According to a media release, the new retirement policy came into effect on 1 October 2018 and was introduced on the back of its Ready for 100 report which reveals data about work/ retirement attitudes.

With the lifting of the retirement age, employees approaching the statutory retirement age of 62 can stay on in their jobs and be entitled to the same benefits, including medical, as all employees while drawing the same salary as before.

They will still receive a retirement payout any time they choose to leave their jobs.

Prudential’s move to eliminate the retirement age is in line with the nation’s ambition to leverage its rapidly-ageing workforce.

Wilf Blackburn, CEO of Prudential Singapore, noted that retiring at 62 may no longer make sense for an ageing population that has an average lifespan of 83.1 years and which is edging towards 100.

“If we stop work at 62, we are looking at nearly 40 years of retirement if we live to 100. Such a long retirement period may pose financial challenges should you outlive your savings. A prolonged period of inactivity may also lead to health and social problems.

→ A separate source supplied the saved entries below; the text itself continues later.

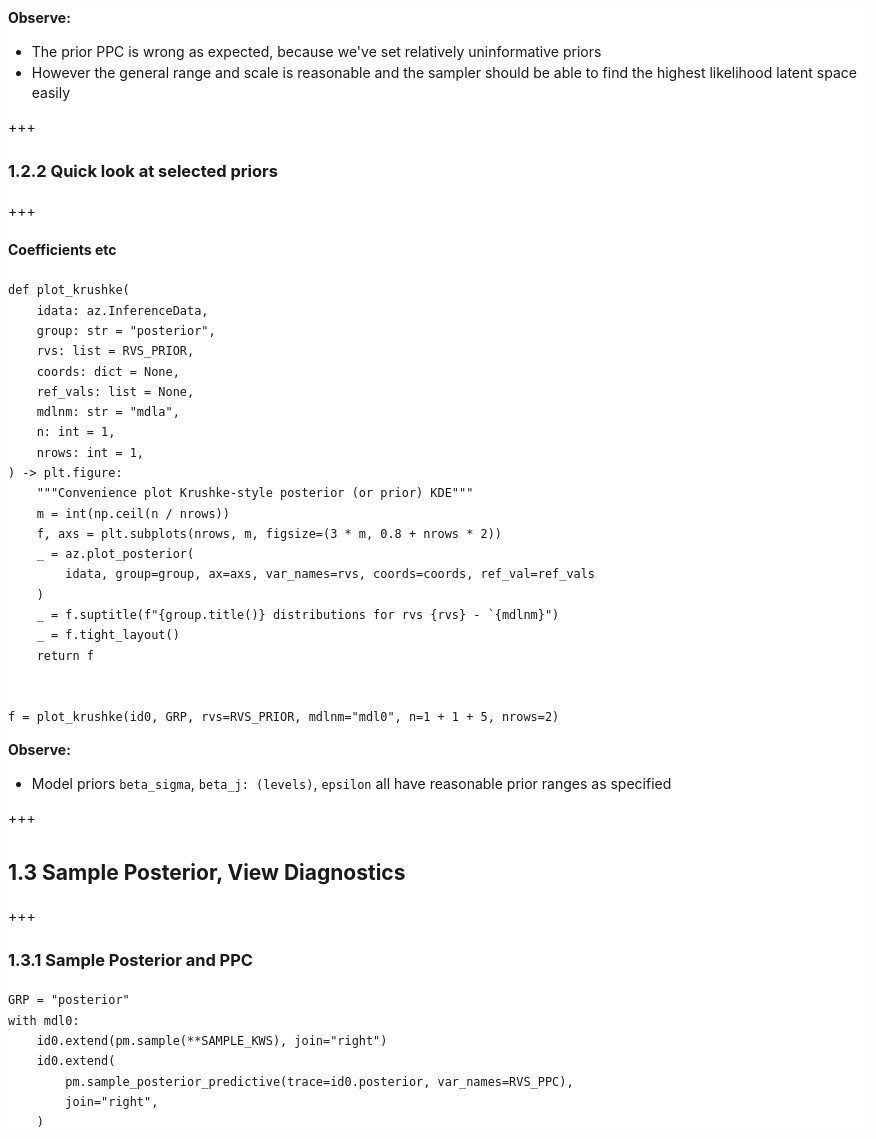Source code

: **Observe:**

+ The prior PPC is wrong as expected, because we've set relatively uninformative priors
+ However the general range and scale is reasonable and the sampler should be able to 
  find the highest likelihood latent space easily

+++

### 1.2.2 Quick look at selected priors

+++

#### Coefficients etc

```{code-cell} ipython3
def plot_krushke(
    idata: az.InferenceData,
    group: str = "posterior",
    rvs: list = RVS_PRIOR,
    coords: dict = None,
    ref_vals: list = None,
    mdlnm: str = "mdla",
    n: int = 1,
    nrows: int = 1,
) -> plt.figure:
    """Convenience plot Krushke-style posterior (or prior) KDE"""
    m = int(np.ceil(n / nrows))
    f, axs = plt.subplots(nrows, m, figsize=(3 * m, 0.8 + nrows * 2))
    _ = az.plot_posterior(
        idata, group=group, ax=axs, var_names=rvs, coords=coords, ref_val=ref_vals
    )
    _ = f.suptitle(f"{group.title()} distributions for rvs {rvs} - `{mdlnm}")
    _ = f.tight_layout()
    return f


f = plot_krushke(id0, GRP, rvs=RVS_PRIOR, mdlnm="mdl0", n=1 + 1 + 5, nrows=2)
```

**Observe:**

+ Model priors `beta_sigma`, `beta_j: (levels)`, `epsilon` all have reasonable prior ranges as specified

+++

## 1.3 Sample Posterior, View Diagnostics

+++

### 1.3.1 Sample Posterior and PPC

```{code-cell} ipython3
GRP = "posterior"
with mdl0:
    id0.extend(pm.sample(**SAMPLE_KWS), join="right")
    id0.extend(
        pm.sample_posterior_predictive(trace=id0.posterior, var_names=RVS_PPC),
        join="right",
    )
```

“With this in mind, we decided to scrap the retirement age so that our employees can continue to work in Prudential for as long as they are able to perform their jobs well. We want to empower them to decide when they want to retire, or if they wish to retire at all, rather than specify a work expiry date,” Blackburn said.

On the business front, he noted that there is a lot businesses stand to gain by tapping on the experience and knowledge of the more mature employees.

“At Prudential, we see this group of employees as valuable assets and are committed to support them in extending their productive years by offering them re-skilling opportunities and flexible work schedules as we scrap the retirement age,” Blackburn added.

Currently, Prudential has six employees aged 62 and above who are eligible for re-employment in the next five years.

Among them is Noreen Wee, 62, a lead writer in policy contracts, who has been working with Prudential for 18 years and was set to retire in December this year. She said: “I’m pleasantly surprised to hear about the change in the retirement policy as I want to stay on and continue working in Prudential for as long as I can. What makes it better is that I won’t get a pay cut and will continue to enjoy the same employee benefits as before.

“To retire at 62 is really too young as I’m still healthy and know that I can still contribute to the company. More importantly, I want to have the choice to retire at any age and not be forced to stop working simply because I’m 62. After all, age is but a number.”